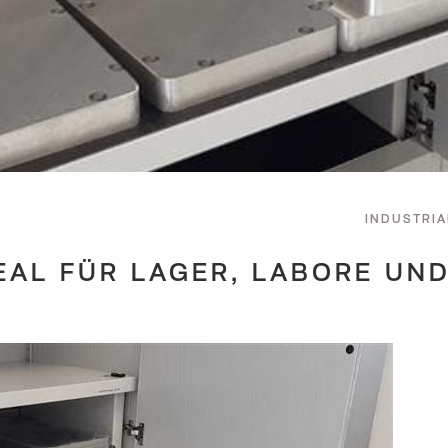
INDUSTRIA
EAL FÜR LAGER, LABORE UN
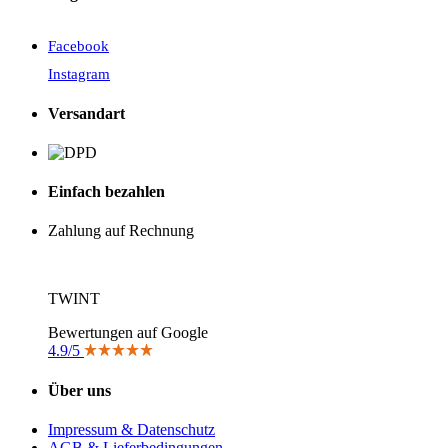
Facebook
Instagram
Versandart
Einfach bezahlen
Zahlung auf Rechnung
TWINT
Bewertungen auf Google
4.9/5
Über uns
Impressum & Datenschutz
AGB & Lieferbedingungen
=====
Problem description
Please copy every line of text read from the data above word for word, in the same order, and leave the pictures out of your answer.

Task output
INDUSTRIA
EAL FÜR LAGER, LABORE UN
Facebook
Instagram
Versandart
Einfach bezahlen
Zahlung auf Rechnung
TWINT
Bewertungen auf Google
4.9/5
Über uns
Impressum & Datenschutz
AGB & Lieferbedingungen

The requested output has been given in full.